Hannah watched her brother playing the organ for a moment longer, then turned around and stamped from the house.
She was glad to be out on the open range. She couldn’t forget her brother’s expression when she had told him that she was in love with Strong Wolf, and that she might even marry him. His look reminded her of all of the white people who looked to Indians as untamed savages, and that in the white world, it was forbidden for a white woman to marry a redskin!
“Well, I will show them all,” she whispered to herself. “There is no law on this earth that will keep me from loving Strong Wolf!”
She flicked her reins and sent her horse into a hard gallop in the direction of Strong Wolf’s village.
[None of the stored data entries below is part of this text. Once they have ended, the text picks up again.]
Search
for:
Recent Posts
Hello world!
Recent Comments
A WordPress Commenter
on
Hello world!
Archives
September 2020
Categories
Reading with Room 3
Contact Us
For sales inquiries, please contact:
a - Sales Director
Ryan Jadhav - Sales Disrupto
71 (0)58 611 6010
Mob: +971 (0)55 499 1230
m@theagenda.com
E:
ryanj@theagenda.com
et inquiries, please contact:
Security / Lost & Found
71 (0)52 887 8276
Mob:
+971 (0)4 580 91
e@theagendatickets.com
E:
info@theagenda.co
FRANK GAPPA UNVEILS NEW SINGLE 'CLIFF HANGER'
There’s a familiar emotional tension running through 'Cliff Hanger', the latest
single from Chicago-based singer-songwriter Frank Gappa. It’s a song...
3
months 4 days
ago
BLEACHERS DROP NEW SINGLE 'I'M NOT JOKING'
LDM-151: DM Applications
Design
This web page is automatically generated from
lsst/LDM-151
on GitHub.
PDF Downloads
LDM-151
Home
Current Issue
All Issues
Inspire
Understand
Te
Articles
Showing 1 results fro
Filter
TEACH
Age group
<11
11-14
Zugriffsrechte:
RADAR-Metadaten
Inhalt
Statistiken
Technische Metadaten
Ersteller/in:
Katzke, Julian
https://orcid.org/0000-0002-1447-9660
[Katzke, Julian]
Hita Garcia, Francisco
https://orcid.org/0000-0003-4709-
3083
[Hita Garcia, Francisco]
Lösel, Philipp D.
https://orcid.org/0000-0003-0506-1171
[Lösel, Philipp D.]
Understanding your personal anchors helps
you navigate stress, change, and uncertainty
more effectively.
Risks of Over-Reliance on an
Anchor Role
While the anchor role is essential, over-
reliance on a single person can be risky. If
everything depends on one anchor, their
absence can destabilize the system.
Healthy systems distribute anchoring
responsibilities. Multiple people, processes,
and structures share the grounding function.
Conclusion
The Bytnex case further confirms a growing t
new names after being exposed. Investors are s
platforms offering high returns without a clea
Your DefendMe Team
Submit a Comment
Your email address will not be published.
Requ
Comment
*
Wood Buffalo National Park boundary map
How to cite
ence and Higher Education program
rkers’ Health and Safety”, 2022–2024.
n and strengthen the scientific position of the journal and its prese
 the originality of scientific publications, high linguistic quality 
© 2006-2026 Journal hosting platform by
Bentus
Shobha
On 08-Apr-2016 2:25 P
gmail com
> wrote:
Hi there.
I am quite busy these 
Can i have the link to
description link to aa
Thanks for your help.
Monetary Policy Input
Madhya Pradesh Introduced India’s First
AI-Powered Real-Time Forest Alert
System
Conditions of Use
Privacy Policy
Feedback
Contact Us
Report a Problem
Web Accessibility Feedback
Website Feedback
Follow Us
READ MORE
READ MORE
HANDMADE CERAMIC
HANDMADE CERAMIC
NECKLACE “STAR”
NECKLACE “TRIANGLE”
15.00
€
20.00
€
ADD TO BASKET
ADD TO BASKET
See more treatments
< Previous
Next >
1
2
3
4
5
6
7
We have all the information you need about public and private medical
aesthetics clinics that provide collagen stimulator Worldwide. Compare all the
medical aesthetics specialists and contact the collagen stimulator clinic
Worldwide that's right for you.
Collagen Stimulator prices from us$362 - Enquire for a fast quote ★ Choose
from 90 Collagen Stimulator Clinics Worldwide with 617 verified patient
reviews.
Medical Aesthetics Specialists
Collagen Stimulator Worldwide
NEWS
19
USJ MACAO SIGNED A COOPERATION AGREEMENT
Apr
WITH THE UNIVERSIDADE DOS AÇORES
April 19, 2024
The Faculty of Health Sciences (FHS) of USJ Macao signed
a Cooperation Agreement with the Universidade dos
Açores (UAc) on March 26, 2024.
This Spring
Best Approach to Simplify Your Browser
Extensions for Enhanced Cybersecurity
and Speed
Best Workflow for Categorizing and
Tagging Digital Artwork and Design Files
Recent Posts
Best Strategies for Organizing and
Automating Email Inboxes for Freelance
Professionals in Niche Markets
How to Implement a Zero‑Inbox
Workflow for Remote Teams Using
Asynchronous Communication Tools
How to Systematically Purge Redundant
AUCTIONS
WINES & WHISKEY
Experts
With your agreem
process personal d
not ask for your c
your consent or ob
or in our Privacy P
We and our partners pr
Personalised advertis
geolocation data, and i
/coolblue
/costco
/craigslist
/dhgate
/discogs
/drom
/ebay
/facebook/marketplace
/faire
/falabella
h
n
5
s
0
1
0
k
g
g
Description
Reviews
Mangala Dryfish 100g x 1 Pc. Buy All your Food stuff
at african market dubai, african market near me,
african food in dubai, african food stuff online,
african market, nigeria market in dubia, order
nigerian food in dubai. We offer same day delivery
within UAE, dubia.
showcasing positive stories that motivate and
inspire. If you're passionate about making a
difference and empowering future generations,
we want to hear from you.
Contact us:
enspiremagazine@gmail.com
But she kept an occasional look over her shoulder for the likes of Tiny Sharp. Her brother still had not fired him.
And as long as he was in the area, she couldn’t let her guard down. She trusted him no more than she trusted a snake!
Chapter 14
Would you but come,
While lies were yet moist with your breath;
While your arms clasped me round,
In that blissful embrace,
While your eyes melt in mine,
Could e’en death e’er efface.
—JOSEPHINE SLOCUM HUNT
Strong Wolf sat as motionless as a ghost beside his fireplace. The bowl of his pipe rested on a knee as he thought over a request that had just been made of him.
First he looked at Colonel Patrick Deshong, and then Claude Odum, the Indian agent for the area. They were there to have council with Strong Wolf.
Colonel Deshong had voiced first their reason for being there.
Claude Odum, a close friend and ally with Strong Wolf, had voiced his opinion on the matter.
Both men saw the importance of a road being built on land that lay just adjacent to Strong Wolf’s, on the far side away from where his land hugged up against Chuck’s.
Still thinking, Strong Wolf coiled the fingers of his right hand around the long, tender stem of the pipe and placed the tip to his mouth. The glow of the fire crept through the pipe’s smoke, making the room take on an eeriness, the silence a strained one as Claude and Patrick breathed shallowly in their anxious waiting.